**Problem to solve:** Change every occurrence of "September 26, 2025" in the data below to "26 September 2025", and reproduce all other lines unaltered.

**Transcribed page contents:**
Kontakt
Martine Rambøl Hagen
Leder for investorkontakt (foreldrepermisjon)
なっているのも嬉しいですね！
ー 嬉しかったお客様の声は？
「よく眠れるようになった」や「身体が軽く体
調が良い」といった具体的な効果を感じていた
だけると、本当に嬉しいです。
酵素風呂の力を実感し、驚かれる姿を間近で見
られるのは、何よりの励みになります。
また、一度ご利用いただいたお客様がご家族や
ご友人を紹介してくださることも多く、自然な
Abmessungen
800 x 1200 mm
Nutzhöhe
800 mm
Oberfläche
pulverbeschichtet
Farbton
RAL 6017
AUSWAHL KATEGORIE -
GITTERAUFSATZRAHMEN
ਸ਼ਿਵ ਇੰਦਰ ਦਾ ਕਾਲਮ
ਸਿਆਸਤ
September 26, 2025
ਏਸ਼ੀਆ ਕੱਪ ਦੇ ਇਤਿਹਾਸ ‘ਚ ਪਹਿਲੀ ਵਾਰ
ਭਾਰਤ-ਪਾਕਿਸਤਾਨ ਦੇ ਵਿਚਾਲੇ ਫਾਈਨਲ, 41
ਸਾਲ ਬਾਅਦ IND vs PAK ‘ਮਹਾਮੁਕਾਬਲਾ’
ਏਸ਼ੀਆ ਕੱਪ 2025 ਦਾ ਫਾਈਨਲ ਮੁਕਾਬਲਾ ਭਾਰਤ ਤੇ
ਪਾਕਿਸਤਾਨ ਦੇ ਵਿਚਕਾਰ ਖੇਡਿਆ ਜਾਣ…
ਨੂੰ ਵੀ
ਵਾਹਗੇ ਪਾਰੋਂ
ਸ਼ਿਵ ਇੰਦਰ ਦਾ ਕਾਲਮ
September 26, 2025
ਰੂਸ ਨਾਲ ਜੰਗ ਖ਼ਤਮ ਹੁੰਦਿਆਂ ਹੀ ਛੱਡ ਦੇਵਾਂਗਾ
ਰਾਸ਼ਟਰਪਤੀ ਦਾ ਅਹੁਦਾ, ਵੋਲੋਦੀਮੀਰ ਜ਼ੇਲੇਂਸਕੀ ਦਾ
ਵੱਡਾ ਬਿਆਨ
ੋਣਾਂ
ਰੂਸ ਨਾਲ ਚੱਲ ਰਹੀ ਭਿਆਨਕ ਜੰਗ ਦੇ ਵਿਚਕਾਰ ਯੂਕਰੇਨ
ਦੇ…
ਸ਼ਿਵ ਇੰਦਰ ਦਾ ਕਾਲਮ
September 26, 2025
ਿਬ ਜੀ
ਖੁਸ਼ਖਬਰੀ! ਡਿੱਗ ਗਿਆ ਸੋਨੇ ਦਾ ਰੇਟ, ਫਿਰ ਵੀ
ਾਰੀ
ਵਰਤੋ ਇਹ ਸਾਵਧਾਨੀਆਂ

**Reply to the task:**
Kontakt
Martine Rambøl Hagen
Leder for investorkontakt (foreldrepermisjon)
なっているのも嬉しいですね！
ー 嬉しかったお客様の声は？
「よく眠れるようになった」や「身体が軽く体
調が良い」といった具体的な効果を感じていた
だけると、本当に嬉しいです。
酵素風呂の力を実感し、驚かれる姿を間近で見
られるのは、何よりの励みになります。
また、一度ご利用いただいたお客様がご家族や
ご友人を紹介してくださることも多く、自然な
Abmessungen
800 x 1200 mm
Nutzhöhe
800 mm
Oberfläche
pulverbeschichtet
Farbton
RAL 6017
AUSWAHL KATEGORIE -
GITTERAUFSATZRAHMEN
ਸ਼ਿਵ ਇੰਦਰ ਦਾ ਕਾਲਮ
ਸਿਆਸਤ
26 September 2025
ਏਸ਼ੀਆ ਕੱਪ ਦੇ ਇਤਿਹਾਸ ‘ਚ ਪਹਿਲੀ ਵਾਰ
ਭਾਰਤ-ਪਾਕਿਸਤਾਨ ਦੇ ਵਿਚਾਲੇ ਫਾਈਨਲ, 41
ਸਾਲ ਬਾਅਦ IND vs PAK ‘ਮਹਾਮੁਕਾਬਲਾ’
ਏਸ਼ੀਆ ਕੱਪ 2025 ਦਾ ਫਾਈਨਲ ਮੁਕਾਬਲਾ ਭਾਰਤ ਤੇ
ਪਾਕਿਸਤਾਨ ਦੇ ਵਿਚਕਾਰ ਖੇਡਿਆ ਜਾਣ…
ਨੂੰ ਵੀ
ਵਾਹਗੇ ਪਾਰੋਂ
ਸ਼ਿਵ ਇੰਦਰ ਦਾ ਕਾਲਮ
26 September 2025
ਰੂਸ ਨਾਲ ਜੰਗ ਖ਼ਤਮ ਹੁੰਦਿਆਂ ਹੀ ਛੱਡ ਦੇਵਾਂਗਾ
ਰਾਸ਼ਟਰਪਤੀ ਦਾ ਅਹੁਦਾ, ਵੋਲੋਦੀਮੀਰ ਜ਼ੇਲੇਂਸਕੀ ਦਾ
ਵੱਡਾ ਬਿਆਨ
ੋਣਾਂ
ਰੂਸ ਨਾਲ ਚੱਲ ਰਹੀ ਭਿਆਨਕ ਜੰਗ ਦੇ ਵਿਚਕਾਰ ਯੂਕਰੇਨ
ਦੇ…
ਸ਼ਿਵ ਇੰਦਰ ਦਾ ਕਾਲਮ
26 September 2025
ਿਬ ਜੀ
ਖੁਸ਼ਖਬਰੀ! ਡਿੱਗ ਗਿਆ ਸੋਨੇ ਦਾ ਰੇਟ, ਫਿਰ ਵੀ
ਾਰੀ
ਵਰਤੋ ਇਹ ਸਾਵਧਾਨੀਆਂ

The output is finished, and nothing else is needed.